▸ **Work to complete**
Find the line with "these markets are at any given moment." in the records below. Copy it and every line after it, up to and including the line with "unlikely events, he".
===== The input
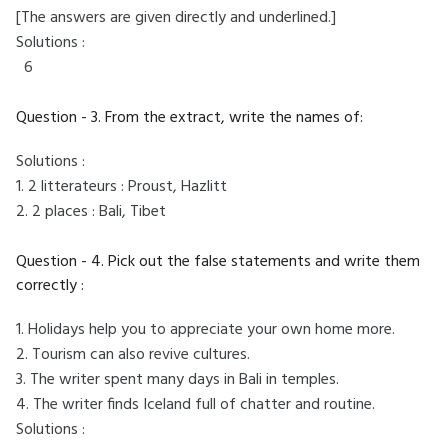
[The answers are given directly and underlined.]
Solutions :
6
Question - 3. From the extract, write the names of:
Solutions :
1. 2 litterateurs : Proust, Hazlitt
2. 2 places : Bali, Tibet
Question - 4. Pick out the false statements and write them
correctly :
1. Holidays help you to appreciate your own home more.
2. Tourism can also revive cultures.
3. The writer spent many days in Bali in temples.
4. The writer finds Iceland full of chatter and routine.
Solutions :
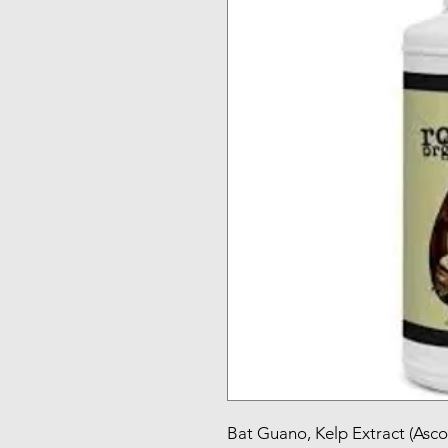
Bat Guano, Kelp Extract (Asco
==========
===== The input
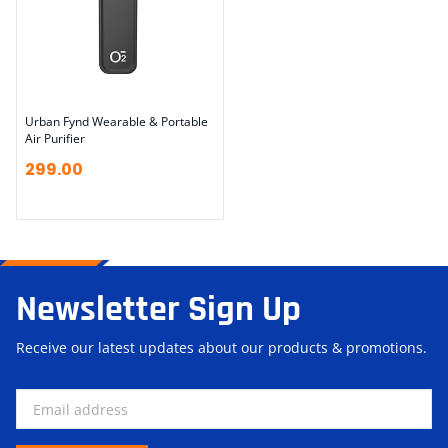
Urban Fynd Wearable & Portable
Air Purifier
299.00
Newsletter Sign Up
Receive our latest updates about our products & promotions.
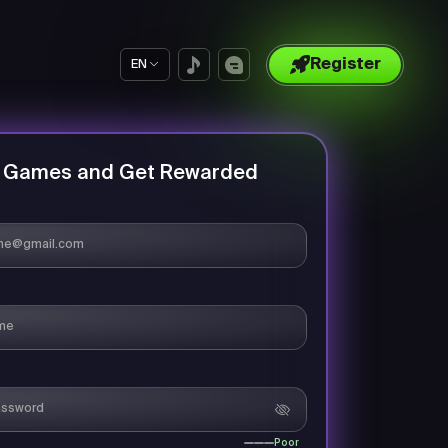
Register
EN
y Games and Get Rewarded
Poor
==========
===== The input
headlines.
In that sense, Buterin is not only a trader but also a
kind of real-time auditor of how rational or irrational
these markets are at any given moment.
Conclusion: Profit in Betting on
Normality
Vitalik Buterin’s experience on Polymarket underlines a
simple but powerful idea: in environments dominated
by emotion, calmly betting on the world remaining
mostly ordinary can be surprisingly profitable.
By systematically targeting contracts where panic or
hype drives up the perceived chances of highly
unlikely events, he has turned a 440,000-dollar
==========
▸ **Response to this exercise**
these markets are at any given moment.
Conclusion: Profit in Betting on
Normality
Vitalik Buterin’s experience on Polymarket underlines a
simple but powerful idea: in environments dominated
by emotion, calmly betting on the world remaining
mostly ordinary can be surprisingly profitable.
By systematically targeting contracts where panic or
hype drives up the perceived chances of highly
unlikely events, he has turned a 440,000-dollar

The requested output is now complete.